Colleen Sharkey | April 18, 2019
For decades in the U.S., there have been competing theories of how best to raise children, from the early 1900s belief that mothers should not be clingy to parents’ embrace of Dr. Spock. Parents want to optimize their “nests,” knowing physical elements like shelter and psychological elements like emotional support affect child development.
University of Notre Dame Professor of Psychology Darcia Narvaez specializes in this kind of research, studying the evolved nest (or evolved developmental niche; EDN).
Components of EDN include breastfeeding for two to five years, nearly constant touch, responsiveness to a baby’s needs, multiple responsive adult caregivers, free play with multiple-aged playmates and positive social support for mom and baby. EDN can also entail soothing perinatal experience (before, during and after birth) and a positive, welcoming social climate. “All these are characteristic of the type of environment in which the human genus lived for 99 percent of its existence,” Narvaez noted.

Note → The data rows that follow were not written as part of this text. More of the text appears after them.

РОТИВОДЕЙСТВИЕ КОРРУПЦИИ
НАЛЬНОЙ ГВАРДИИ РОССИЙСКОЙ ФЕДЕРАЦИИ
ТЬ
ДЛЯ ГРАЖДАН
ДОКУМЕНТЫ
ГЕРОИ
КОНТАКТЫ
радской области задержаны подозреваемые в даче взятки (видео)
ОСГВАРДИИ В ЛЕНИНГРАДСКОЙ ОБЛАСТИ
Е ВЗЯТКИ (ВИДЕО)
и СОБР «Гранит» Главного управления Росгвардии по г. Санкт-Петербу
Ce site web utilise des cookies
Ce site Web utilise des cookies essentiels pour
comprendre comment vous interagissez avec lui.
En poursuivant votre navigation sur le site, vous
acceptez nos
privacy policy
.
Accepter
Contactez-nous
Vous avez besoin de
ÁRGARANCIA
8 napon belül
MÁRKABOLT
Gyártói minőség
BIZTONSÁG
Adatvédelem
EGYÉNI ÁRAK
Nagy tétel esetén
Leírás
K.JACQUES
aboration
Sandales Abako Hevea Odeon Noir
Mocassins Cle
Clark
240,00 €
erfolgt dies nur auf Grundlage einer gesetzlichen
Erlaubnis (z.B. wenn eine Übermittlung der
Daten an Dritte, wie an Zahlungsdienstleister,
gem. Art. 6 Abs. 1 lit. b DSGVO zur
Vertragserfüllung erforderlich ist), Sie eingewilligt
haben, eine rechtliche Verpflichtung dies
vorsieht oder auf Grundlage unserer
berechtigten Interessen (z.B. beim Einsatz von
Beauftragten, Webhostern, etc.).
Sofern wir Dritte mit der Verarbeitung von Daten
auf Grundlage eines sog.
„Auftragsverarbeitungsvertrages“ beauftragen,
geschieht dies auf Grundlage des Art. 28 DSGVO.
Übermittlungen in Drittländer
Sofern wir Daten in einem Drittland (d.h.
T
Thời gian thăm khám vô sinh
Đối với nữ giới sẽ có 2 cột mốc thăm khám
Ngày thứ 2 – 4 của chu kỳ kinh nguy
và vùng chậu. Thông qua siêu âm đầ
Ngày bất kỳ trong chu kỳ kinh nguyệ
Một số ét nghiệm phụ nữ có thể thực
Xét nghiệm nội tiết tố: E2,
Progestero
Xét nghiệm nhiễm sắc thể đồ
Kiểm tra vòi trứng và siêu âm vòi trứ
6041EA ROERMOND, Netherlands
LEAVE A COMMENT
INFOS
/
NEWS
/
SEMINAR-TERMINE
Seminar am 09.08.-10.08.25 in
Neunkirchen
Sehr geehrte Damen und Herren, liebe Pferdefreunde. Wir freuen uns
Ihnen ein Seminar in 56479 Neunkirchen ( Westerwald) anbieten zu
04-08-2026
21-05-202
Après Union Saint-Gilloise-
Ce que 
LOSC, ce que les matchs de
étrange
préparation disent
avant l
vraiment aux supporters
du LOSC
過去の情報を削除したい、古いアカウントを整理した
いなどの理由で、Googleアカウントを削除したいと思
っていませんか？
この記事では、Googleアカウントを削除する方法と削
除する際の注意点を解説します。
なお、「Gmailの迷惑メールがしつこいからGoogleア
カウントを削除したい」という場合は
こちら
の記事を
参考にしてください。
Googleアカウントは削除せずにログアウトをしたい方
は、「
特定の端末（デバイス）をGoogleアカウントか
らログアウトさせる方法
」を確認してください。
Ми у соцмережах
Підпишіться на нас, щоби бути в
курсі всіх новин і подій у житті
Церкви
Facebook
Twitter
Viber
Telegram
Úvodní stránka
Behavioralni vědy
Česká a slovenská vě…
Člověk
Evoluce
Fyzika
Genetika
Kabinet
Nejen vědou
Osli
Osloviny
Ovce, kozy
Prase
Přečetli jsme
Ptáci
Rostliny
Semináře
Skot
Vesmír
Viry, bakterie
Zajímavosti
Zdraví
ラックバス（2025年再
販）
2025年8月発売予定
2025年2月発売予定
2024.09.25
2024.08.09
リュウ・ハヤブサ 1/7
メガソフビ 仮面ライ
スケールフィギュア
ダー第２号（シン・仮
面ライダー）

A paper published by Narvaez and her colleagues at the Notre Dame Family Life Project in Sage Open highlights how taking a snapshot of a young child’s experience over a week, as reported by a parent, is predictive of child outcomes. The measure — the EDN — was tested in three countries: the U.S., Switzerland and China. Parents of 3-to-5-year-old children indicated how much self-directed play, family togetherness, affection and (lack of) corporal punishment the child received in a week. They also completed validated measures of child social and moral development and mental health.